What's a Type I vs Type II error?

Type I — reject H₀ when it's actually true (false positive). Probability = α (significance level). Type II — fail to reject H₀ when it's actually false (false negative). Probability = β. Power = 1 − β = probability of correctly rejecting false null. Trade-off — lowering α increases β. Sample size influences both; bigger studies have lower β for fixed α.

What's the difference between t-test and z-test?

Both test means. Z-test assumes you know the population standard deviation σ. T-test estimates σ from the sample (using sample std dev s); the test statistic follows a t-distribution with n-1 degrees of freedom (heavier tails than normal for small n). For n > ~30, t-distribution ≈ normal, so t-test ≈ z-test. In practice, you almost always use t-test because population σ is unknown.

What's statistical power?

1 − β = probability of detecting an effect when it really exists. Depends on effect size, sample size, and α. A study with low power (say, 0.3) misses real effects 70% of the time. Standard target — power ≥ 0.8 (80% chance of detection). Underpowered studies are wasteful; the result is often ambiguous.

How is hypothesis testing different from Bayesian inference?

Hypothesis testing — frequentist. Compute p-value; reject if below threshold. Doesn't tell you P(hypothesis true). Bayesian — compute posterior P(hypothesis | data) directly. Updates beliefs from prior to posterior. Both reach similar conclusions on simple problems, but Bayesian gives more direct interpretations. For multiple comparisons or complex models, Bayesian methods often handle uncertainty more cleanly.

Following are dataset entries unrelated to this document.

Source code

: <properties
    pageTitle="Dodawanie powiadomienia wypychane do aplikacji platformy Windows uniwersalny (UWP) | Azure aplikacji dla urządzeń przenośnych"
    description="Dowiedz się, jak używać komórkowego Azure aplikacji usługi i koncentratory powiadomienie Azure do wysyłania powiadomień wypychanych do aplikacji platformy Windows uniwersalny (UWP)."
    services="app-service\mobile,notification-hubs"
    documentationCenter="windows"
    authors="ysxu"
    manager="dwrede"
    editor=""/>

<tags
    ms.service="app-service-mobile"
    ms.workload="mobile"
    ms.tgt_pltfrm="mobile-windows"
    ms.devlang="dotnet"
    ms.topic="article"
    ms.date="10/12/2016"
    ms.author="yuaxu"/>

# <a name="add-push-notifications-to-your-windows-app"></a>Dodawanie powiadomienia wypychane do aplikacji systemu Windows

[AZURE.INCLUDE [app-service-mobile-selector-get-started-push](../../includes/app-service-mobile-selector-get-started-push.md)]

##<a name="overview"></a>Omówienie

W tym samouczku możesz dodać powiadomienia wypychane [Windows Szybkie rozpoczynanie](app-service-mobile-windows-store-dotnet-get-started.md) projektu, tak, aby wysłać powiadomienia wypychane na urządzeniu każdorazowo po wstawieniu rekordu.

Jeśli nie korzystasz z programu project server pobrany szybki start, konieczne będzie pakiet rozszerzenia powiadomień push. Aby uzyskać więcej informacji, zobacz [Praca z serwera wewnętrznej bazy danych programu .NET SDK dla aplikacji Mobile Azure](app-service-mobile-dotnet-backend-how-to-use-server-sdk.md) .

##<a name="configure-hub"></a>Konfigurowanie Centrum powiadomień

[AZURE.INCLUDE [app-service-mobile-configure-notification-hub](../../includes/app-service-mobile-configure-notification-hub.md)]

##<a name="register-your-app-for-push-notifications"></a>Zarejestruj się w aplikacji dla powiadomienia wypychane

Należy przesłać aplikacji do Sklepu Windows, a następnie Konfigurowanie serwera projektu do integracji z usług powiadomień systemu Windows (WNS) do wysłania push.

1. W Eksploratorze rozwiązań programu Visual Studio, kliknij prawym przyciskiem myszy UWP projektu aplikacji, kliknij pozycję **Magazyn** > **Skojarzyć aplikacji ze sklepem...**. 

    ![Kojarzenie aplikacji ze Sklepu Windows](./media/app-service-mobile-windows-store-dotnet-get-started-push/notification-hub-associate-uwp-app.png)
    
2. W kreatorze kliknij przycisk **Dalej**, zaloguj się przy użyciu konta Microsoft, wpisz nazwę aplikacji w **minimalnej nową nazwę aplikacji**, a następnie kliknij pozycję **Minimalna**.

What's the multiple comparisons problem?

Running many hypothesis tests inflates the false-positive rate. With α = 0.05 per test and 20 independent tests, P(at least one false positive) = 1 − 0.95²⁰ ≈ 64%. Corrections — Bonferroni (divide α by number of tests, conservative), Benjamini-Hochberg (controls false discovery rate, less conservative). Failure to correct is a major source of "p-hacking" in science.